Formula: $n_g = \frac{c}{v}$
$v = \frac{c}{n_g} = \frac{3 \times 10^8}{1.50} = 2 \times 10^8$ m/s.
16. Convex Mirror Numerical
$u = -20$ cm, $R = +30$ cm, $f = +15$ cm, $h_o = 5$ cm.
$\frac{1}{v} + \frac{1}{u} = \frac{1}{f} \Rightarrow \frac{1}{v} - \frac{1}{20} = \frac{1}{15}$
$\frac{1}{v} = \frac{1}{15} + \frac{1}{20} = \frac{7}{60}$
$v = \frac{60}{7} = 8.6$ cm (Behind mirror, Virtual).
$m = -\frac{v}{u} = +0.43$ (Diminished, Erect).

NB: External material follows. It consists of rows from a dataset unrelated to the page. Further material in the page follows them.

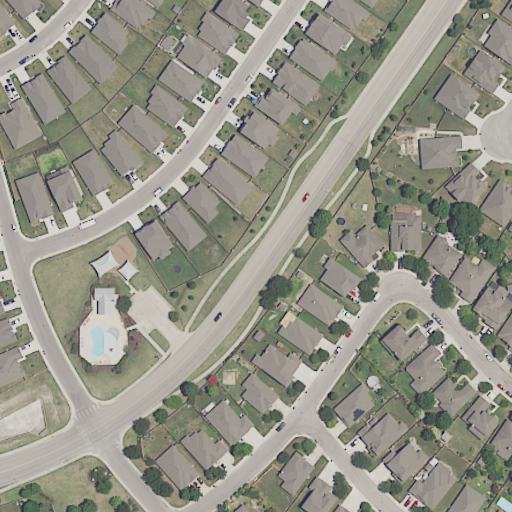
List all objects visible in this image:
building: (155, 2)
building: (256, 2)
building: (368, 3)
building: (24, 6)
building: (26, 7)
building: (131, 11)
building: (233, 12)
building: (507, 12)
building: (345, 13)
building: (5, 21)
building: (110, 33)
building: (216, 34)
building: (327, 34)
road: (44, 36)
building: (499, 41)
building: (197, 57)
building: (92, 60)
building: (311, 60)
building: (483, 72)
building: (68, 80)
building: (180, 81)
building: (295, 84)
building: (456, 96)
building: (42, 99)
building: (165, 107)
building: (276, 107)
building: (19, 125)
road: (505, 126)
building: (142, 129)
building: (259, 130)
road: (505, 142)
building: (439, 152)
building: (119, 155)
building: (243, 156)
road: (182, 158)
building: (92, 173)
building: (226, 182)
building: (466, 186)
building: (64, 190)
building: (33, 198)
building: (498, 199)
building: (201, 201)
building: (498, 203)
building: (182, 226)
building: (511, 227)
building: (509, 230)
road: (266, 231)
building: (404, 232)
building: (406, 234)
building: (154, 241)
building: (361, 245)
building: (364, 245)
building: (440, 256)
building: (442, 256)
road: (257, 274)
building: (338, 278)
building: (339, 278)
building: (469, 278)
building: (472, 278)
road: (274, 289)
building: (103, 300)
building: (108, 302)
building: (319, 305)
building: (319, 305)
building: (492, 306)
building: (1, 308)
building: (493, 309)
parking lot: (151, 310)
building: (507, 332)
building: (506, 333)
building: (6, 334)
building: (300, 334)
road: (457, 334)
building: (300, 335)
building: (402, 343)
building: (403, 343)
road: (58, 363)
building: (277, 365)
building: (279, 365)
building: (10, 366)
building: (424, 370)
building: (426, 371)
building: (257, 394)
building: (258, 394)
building: (452, 396)
building: (452, 397)
building: (354, 406)
building: (354, 406)
road: (306, 407)
building: (478, 418)
building: (480, 420)
building: (228, 423)
building: (229, 423)
building: (381, 434)
building: (383, 435)
building: (504, 440)
building: (503, 443)
building: (204, 448)
building: (203, 449)
building: (405, 462)
building: (406, 462)
road: (344, 463)
building: (176, 468)
building: (177, 468)
building: (294, 473)
building: (295, 474)
building: (433, 486)
building: (433, 488)
building: (319, 497)
building: (318, 498)
building: (466, 501)
building: (467, 501)
building: (241, 509)
building: (340, 509)
building: (341, 510)
building: (498, 510)
building: (237, 511)
building: (499, 511)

$h_i = 0.43 \times 5 = 2.15$ cm.
17. Ray Diagram (Between C and F)
Object between C and F forms Image beyond C.
Nature: Real, Inverted, Magnified.
(Diagram required showing rays from object converging beyond C).
18. Laws of Refraction
1. The incident ray, the refracted ray and the normal all lie in the same plane.

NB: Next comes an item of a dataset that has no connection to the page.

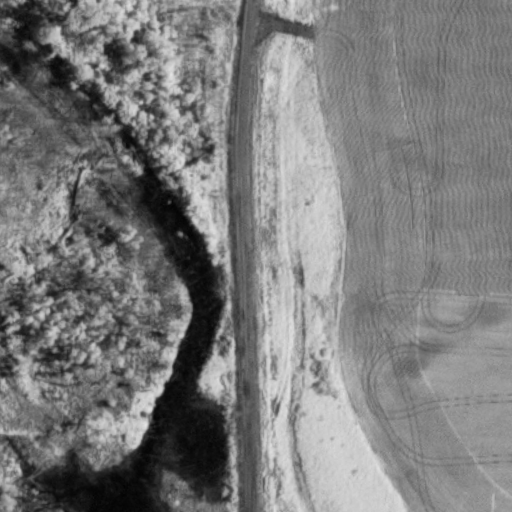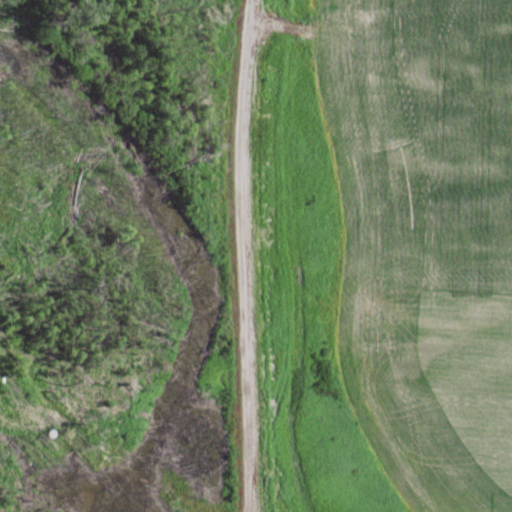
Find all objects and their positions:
road: (244, 255)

2. Snell's Law: $\frac{\sin i}{\sin r} = \text{constant} (n)$.
19. Shallow Swimming Pool
Light rays from the bottom of the pool travel from water (denser) to air (rarer). They bend away from the normal. When these diverging rays reach the eye, they appear to come from a point above the actual bottom, making it appear raised (shallower).
20. Conditions for No Deviation
(i) Glass Slab: If the ray of light falls normally (perpendicularly) on the surface ($i=0, r=0$).
(ii) Lens: If the ray of light passes through the optical center of the lens.
SECTION C: LONG ANSWER ANSWERS
21. Lens Formula Numericals
(i) Convex Lens: $u = -10$ cm, $f = +15$ cm (Object within focal length).
$\frac{1}{v} - \frac{1}{u} = \frac{1}{f} \Rightarrow v = -30$ cm. Virtual, Erect, Magnified.

(ii) Concave Lens: $f = -15$ cm, $v = -10$ cm.
$\frac{1}{v} - \frac{1}{u} = \frac{1}{f} \Rightarrow u = -30$ cm.
$m = \frac{v}{u} = \frac{-10}{-30} = +0.33$ (Diminished, Erect).
22. Power of Lens
(i) Power $P = \frac{1}{f(\text{in meters})}$. Degree of convergence/divergence.
(ii) $P_1 = +3.5$ D, $P_2 = -2.5$ D.
Total Power $P = +1.0$ D.
Focal length $f = \frac{1}{P} = 1$ m.
SECTION D: CASE STUDY ANSWERS
23. Case Study: Mirrors
(i) Erect image and wider field of view.
(ii) Convex mirror.
(iii) $f = R/2 = 10$ cm.
24. Case Study: Lenses
(i) At Infinity.
(ii) Convex Lens.
(iii) $f = 25$ cm $= 0.25$ m. $P = 1/f = 1/0.25 = +4$ D.